Das Erscheinungsbild der Schlange in der ägyptischen Mythologie ist relativ stark von Gegensätzlichkeit geprägt. Einerseits gilt ihr die Verehrung, andererseits der Abscheu und die Furcht.
Teilweise gehört die Schlange zu den lebenschaffenden Mächten. Beispielsweise tragen die vier weiblichen Bestandteile der Achtheit Schlangenköpfe, als Urgott tritt auch Amun in Gestalt einer Schlange (Kematef) auf. Bein Keltern des Wein und bei der Aussaat von Getreide wurde Thermutis geopfert, einer schlangengestaltigen Erntegöttin, die mitunter auch als Frau mit Schlangenkopf dargestellt wurde. Merseger ("die das Schweigen liebt) ist Schutzgöttin der thebanischen Nekropole und wird u.a. als gütiges Wesen dargestellt, die nicht nur Verbrecher mit Blindheit durch Schlangengift straft, sondern vor allem den Reuemütigen mit Heilmitteln zur Seite steht.
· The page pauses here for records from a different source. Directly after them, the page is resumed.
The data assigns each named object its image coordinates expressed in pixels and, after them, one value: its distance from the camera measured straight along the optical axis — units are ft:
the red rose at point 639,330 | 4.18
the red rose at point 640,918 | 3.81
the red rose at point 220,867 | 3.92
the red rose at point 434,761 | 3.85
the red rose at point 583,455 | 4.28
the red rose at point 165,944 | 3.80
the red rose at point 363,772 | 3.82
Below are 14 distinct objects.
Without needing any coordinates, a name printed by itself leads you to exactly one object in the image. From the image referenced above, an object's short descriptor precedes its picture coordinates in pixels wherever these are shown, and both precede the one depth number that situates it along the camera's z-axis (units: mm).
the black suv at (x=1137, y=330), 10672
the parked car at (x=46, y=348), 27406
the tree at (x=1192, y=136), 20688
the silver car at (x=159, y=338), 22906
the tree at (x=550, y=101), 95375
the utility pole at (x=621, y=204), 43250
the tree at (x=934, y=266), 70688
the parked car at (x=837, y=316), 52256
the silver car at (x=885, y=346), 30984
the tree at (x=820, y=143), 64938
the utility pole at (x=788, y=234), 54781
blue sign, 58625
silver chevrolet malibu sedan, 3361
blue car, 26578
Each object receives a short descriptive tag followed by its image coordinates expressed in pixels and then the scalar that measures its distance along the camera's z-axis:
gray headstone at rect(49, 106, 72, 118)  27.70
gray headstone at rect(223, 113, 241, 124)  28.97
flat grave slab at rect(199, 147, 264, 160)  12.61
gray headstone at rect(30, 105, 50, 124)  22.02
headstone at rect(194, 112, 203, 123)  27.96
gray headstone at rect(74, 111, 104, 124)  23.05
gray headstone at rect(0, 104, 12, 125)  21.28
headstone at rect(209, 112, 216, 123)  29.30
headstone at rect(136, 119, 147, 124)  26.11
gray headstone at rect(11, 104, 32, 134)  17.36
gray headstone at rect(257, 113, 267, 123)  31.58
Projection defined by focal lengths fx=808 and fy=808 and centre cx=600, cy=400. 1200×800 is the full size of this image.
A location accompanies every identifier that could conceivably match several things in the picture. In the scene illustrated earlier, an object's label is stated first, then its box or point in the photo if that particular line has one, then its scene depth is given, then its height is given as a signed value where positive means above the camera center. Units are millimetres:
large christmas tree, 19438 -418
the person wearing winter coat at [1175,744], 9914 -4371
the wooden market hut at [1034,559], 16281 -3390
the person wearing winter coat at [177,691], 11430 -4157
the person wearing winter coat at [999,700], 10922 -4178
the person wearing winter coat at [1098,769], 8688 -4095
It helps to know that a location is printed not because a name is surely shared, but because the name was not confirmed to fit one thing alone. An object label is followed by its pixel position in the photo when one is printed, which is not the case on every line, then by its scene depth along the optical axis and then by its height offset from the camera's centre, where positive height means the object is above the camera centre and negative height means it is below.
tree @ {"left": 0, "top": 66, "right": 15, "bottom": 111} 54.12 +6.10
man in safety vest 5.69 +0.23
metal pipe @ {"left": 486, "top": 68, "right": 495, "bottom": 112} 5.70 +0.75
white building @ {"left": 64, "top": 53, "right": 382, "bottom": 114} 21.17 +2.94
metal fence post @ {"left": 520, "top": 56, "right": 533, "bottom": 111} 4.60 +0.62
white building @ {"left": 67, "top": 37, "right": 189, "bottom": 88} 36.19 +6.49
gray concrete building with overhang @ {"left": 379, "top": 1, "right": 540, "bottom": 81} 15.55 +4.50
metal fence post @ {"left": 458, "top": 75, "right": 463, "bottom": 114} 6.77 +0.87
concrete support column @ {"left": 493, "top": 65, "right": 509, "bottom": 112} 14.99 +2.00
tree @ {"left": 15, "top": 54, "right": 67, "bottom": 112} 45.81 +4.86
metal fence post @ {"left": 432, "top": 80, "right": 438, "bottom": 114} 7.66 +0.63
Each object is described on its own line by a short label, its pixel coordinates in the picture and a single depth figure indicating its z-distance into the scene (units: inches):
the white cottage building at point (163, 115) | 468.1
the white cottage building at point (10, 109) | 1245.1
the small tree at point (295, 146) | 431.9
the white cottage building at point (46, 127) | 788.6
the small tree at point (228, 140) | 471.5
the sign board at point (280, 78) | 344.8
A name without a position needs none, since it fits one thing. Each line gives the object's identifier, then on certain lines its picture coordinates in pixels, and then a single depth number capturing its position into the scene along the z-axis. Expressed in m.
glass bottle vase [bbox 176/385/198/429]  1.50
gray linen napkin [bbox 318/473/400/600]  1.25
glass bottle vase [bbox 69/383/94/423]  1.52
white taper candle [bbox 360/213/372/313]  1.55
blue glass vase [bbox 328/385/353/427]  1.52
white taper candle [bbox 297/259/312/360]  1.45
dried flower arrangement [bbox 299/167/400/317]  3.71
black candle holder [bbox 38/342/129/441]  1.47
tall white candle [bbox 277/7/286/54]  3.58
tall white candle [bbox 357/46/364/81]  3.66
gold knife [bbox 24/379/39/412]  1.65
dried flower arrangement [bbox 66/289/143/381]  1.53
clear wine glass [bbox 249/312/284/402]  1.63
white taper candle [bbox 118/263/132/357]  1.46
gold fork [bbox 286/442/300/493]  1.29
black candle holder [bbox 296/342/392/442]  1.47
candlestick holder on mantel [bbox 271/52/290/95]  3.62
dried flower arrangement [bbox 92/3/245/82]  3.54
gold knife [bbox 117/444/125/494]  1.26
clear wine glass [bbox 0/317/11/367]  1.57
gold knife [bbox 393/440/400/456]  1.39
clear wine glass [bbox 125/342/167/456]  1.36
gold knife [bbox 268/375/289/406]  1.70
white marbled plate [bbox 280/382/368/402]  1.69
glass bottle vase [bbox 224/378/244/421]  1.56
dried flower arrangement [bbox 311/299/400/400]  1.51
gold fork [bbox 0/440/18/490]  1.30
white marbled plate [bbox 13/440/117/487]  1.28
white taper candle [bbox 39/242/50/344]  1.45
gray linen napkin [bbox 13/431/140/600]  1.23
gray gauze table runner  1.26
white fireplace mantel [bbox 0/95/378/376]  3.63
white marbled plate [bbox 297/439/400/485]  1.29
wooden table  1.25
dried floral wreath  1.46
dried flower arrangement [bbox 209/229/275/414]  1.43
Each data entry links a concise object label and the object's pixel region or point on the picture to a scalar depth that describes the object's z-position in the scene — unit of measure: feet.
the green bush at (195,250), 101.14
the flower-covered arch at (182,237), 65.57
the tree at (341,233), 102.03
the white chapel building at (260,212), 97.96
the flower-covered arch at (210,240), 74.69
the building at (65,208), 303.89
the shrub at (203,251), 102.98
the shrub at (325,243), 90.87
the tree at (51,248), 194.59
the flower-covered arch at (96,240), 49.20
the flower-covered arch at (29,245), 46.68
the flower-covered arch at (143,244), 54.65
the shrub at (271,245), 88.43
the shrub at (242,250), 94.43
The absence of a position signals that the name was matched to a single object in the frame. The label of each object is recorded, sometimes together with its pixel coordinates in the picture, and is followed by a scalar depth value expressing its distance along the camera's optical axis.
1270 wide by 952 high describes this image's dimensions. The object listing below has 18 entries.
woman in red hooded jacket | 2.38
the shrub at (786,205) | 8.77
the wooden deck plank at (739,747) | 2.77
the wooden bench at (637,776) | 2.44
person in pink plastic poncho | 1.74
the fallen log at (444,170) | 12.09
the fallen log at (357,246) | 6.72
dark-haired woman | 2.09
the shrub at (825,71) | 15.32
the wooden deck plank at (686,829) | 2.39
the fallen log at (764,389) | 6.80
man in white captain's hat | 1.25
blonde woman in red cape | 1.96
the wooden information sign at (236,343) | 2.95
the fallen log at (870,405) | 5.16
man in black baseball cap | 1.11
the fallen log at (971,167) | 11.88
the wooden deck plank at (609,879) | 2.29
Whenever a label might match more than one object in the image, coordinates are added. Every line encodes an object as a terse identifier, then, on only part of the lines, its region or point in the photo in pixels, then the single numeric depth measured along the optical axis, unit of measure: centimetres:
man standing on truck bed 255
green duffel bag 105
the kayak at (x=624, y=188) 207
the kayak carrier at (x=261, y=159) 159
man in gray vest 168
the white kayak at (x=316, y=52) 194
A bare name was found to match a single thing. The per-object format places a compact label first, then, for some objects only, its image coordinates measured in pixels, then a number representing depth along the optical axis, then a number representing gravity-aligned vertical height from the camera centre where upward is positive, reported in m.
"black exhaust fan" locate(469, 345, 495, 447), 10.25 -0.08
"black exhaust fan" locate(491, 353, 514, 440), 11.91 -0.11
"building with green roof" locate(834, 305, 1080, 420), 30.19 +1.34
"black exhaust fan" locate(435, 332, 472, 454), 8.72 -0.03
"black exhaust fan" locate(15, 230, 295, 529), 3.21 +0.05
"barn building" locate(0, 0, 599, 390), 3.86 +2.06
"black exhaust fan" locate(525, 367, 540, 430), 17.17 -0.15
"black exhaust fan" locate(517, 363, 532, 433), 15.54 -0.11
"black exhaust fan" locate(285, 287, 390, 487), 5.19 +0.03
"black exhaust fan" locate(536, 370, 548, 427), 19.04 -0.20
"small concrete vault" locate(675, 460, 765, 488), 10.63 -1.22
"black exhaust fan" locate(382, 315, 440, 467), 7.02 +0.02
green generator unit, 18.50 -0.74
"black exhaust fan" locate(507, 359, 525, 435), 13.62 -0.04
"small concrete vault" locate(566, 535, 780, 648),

Renenutet, die "Nährschlange", ist eine Gottheit der Landwirtschaft in Schlangengestalt, die für das Wachstum und eine gute Ernte zuständig ist.
Außerdem haben Dämonen der Zeit und bestimmter Zeitabschnitte ebenfalls eine Schlangengestalt, so tritt beispielsweise im Unterweltsbuch Amduat und in dazugehörigen Vignetten die zweiköpfige Schlange Nehebkau auf. Eine der bedeutendsten schlangengestaltigen Gottheiten ist Uto, deren heiliges Tier, der Uräus, Zier und Wächter der Königsmacht (an der Krone) ist.
Unter den bösen Mächten dürfte Apophis, Widersacher des Sonnengottes, wohl der bedeutendste sein. Er bedroht den Bestand der Welt und verkörpert den Gegenspieler Gottes, er ist Sinnbild der in der Finsternis herrschenden Mächte. Jeden Morgen, wenn die Sonne aus der Unterwelt hervorkommt und jeden Abend beim Beginn der Nachtfahrt greift er das Sonnenboot an, dabei färbt das Blut des verwundeten und besiegten Apophis den Himmel rot. Andererseits hat aber der Sonnengott einen gleichgestaltigen hilfreichen Begleiter in Gestalt der Schlange Mehen (der "Ringler"). Sie wird u.a. in vielfachen Windungen über der Kajüte des Sonnengottes dargestellt.
Eine sich häutende Schlange wird aber auch zu einem Symbol des Weiterlebens nach dem Tode (u.a. im Totenbuch Kap. 87).
In ihrer Beziehung zum Abgründigen ist die sich in den Schwanz beißende Schlange ein Gleichnis für die Grenzenlosigkeit des Meeres. In der 11. Stunde des Amduat versinnbildlicht die vielfach gewundene Schlange "Weltumringler" den präkosmischen Urzustand, in dem sich der Sonnengott, und damit auch die gesamte Schöpfung, allnächtlich erneuert.